The fact that it was HARMAN’s automotive group doing the demo indicates that the WTS is already enabling the connected car with Wi-Fi-cellular connectivity and eCall, an emergency call feature that transmits coordinates for a faster response time.
According to HARMAN, the WTS not only reduced test time by 30% versus a single-device approach, it also takes up less space.
The IoT benefit was emphasized by Starkloff, who pointed out that the system can address wireless test needs for 80% of IoT devices. “There’s no better platform on the planet for testing smarter IoT.”
The criticality and usefulness of IoT is nowhere as clear as it is on the factory floor, where designers are adding intelligence to an existing system or making a measurement system more connected.
Consumer applications, such as the wave of home-automation devices now flooding the market, are very much a “see what sticks” approach to innovation, whereas IoT applied to the factory floor can provide real return on investment in terms of reduced downtime, increased reliability, and greater efficiency.
Jeff Kodosky, NI co-founder and NI Business and Technology Fellow (and Father of LabVIEW), is a strong believer in the “tangible economic benefits” of IoT in industry, that it will have greater socio-economic impacts, and will dwarf the consumer side.
However, Kodosky sees a qualitative and quantitative change coming with more data at higher sampling rates with higher precision and more precisely time synchronized.
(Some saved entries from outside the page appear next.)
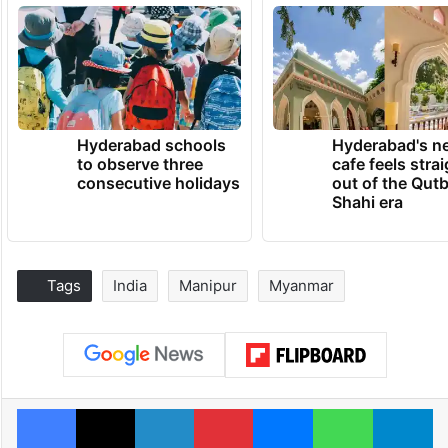
Hyderabad schools
Hyderabad's n
to observe three
cafe feels stra
consecutive holidays
out of the Qut
Shahi era
Tags
India
Manipur
Myanmar
Facebook
X
LinkedIn
Pinterest
Messenger
WhatsAp
T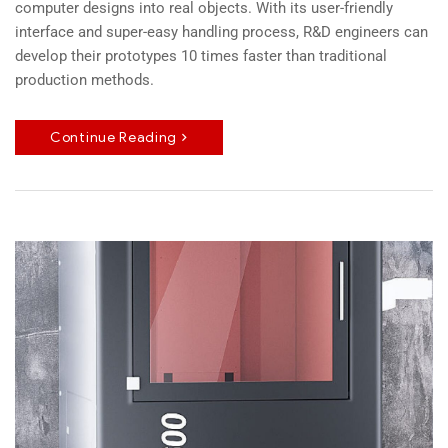
computer designs into real objects. With its user-friendly
interface and super-easy handling process, R&D engineers can
develop their prototypes 10 times faster than traditional
production methods.
Continue Reading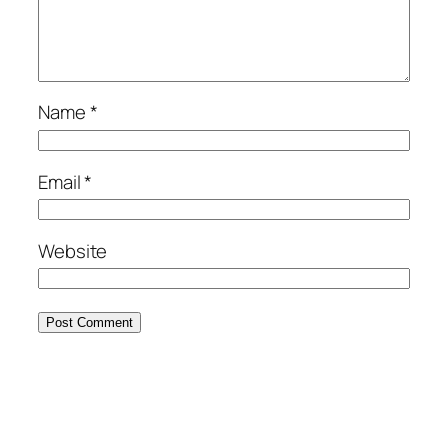
Name
*
Email
*
Website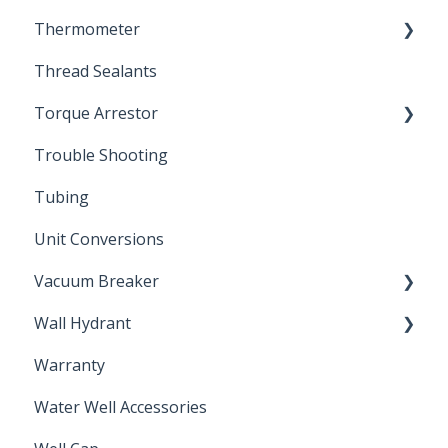
Thermometer
Engineering Support
Thread Sealants
Bimetal Thermometer
Torque Arrestor
Trouble Shooting
Installation Accessories
Tubing
Unit Conversions
Vacuum Breaker
Wall Hydrant
Back Flow Prevention
Warranty
Non-Freeze
Water Well Accessories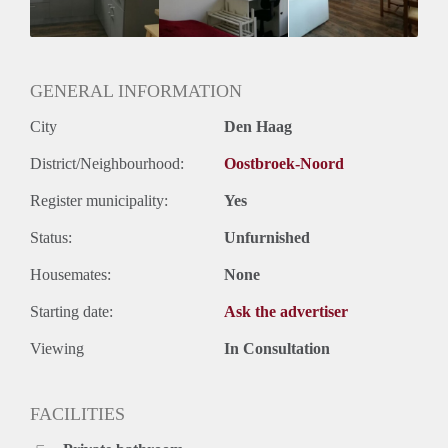
Oplevering
Kaal
GENERAL INFORMATION
City
Den Haag
District/Neighbourhood:
Oostbroek-Noord
Register municipality:
Yes
Status:
Unfurnished
Housemates:
None
Starting date:
Ask the advertiser
Viewing
In Consultation
FACILITIES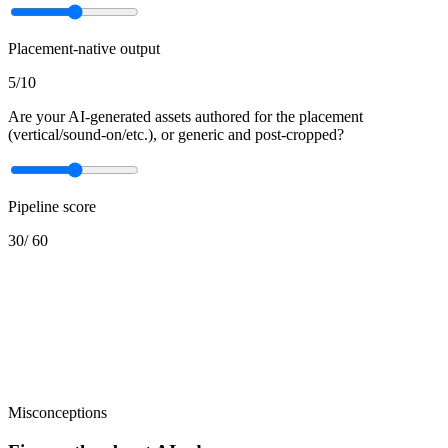
Placement-native output
5
/10
Are your AI-generated assets authored for the placement
(vertical/sound-on/etc.), or generic and post-cropped?
Pipeline score
30
/
60
Misconceptions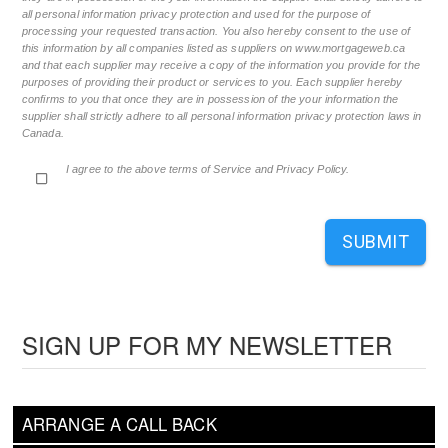
all personal information privacy protection and used for the purpose of
processing your requested transaction. You also hereby consent to the use of
this information by all companies listed as suppliers on www.mortgageweb.ca
and that each supplier may receive a copy of the information you provide for the
purposes of providing their product or services to you. Each supplier hereby
confirms to you that once they are in possession of the your information the
supplier shall strictly adhere to all personal information privacy protection laws in
Canada.
I agree to the above terms of Service and Privacy Policy.
SUBMIT
SIGN UP FOR MY NEWSLETTER
ARRANGE A CALL BACK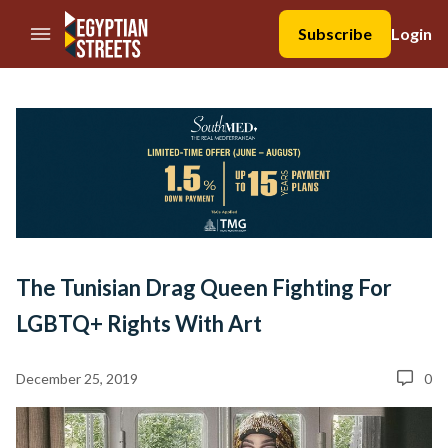
//Skip to content
Subscribe
Login
The Tunisian Drag Queen Fighting For
LGBTQ+ Rights With Art
December 25, 2019
0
Using cosmic microwave background analysis as an example, Kodosky explained how higher spatial resolutions translates to more data and more understanding, so there’s always pressure to measure faster and at higher resolution for more insight.
Another example he gave involved analyzing the vibration of rotating machinery. Where such vibration can indicate out-of-balance conditions, by sampling at higher precision and higher rates, bearing and gear-mesh issues can also be detected.
Kodosky’s point was that this on-coming tsunami of data needs to be handled in a hierarchical fashion, first at the edge, with sensor fusion and the closing of high-speed control loops. “Using FPGAs with LabVIEW is ideal for defining behavior at this level,” he said.
Moving on up the hierarchy, LabVIEW real-time can perform supervisory control and concentrate data. As it progresses, it becomes a system of nodes, then a system of systems and then moves to IT for global analysis and trend identification. “Labview, DIAdem, and InsightCM are all valuable tools here,” said Kodosky.
To enable Industry 4.0, NI used the event to announce its next-generation control systems, this time optimized for the IoT. These new systems include a quad-core Atom-based CompactRIO controller with a Kintex-7 FPGA, a FlexRIO controller with a Kintex-7 FPGA and dual-core ARM processor, and a single-board RIO controller (see photo at top of page).
IoT Enables Power Steering—for Grid
On Day 3 of the event, Mario Paolone, associate professor at the Swiss Federal Institute of Technology of Lausanne, elaborated on the use of IoT-based monitoring to enable a form of “power steering” on a national power grid whereby “packets of energy” can be distributed as needed.
To enable this, the true state of a grid needs to be known at frame rates or windows of 50 or 60 Hz. It currently takes at least a minute to get a good status view. This type of monitoring would require optimal control planning, involving “terabytes of data in quasi-real time,” according to Paolone.
However, if accomplished, and you know the system state, “it’s possible to steer energy in an optimal fashion using a TCP/IP-like protocol that can route energy packets like we do data packets,” he said. “It let’s you use power as a single system.” Interesting prospect.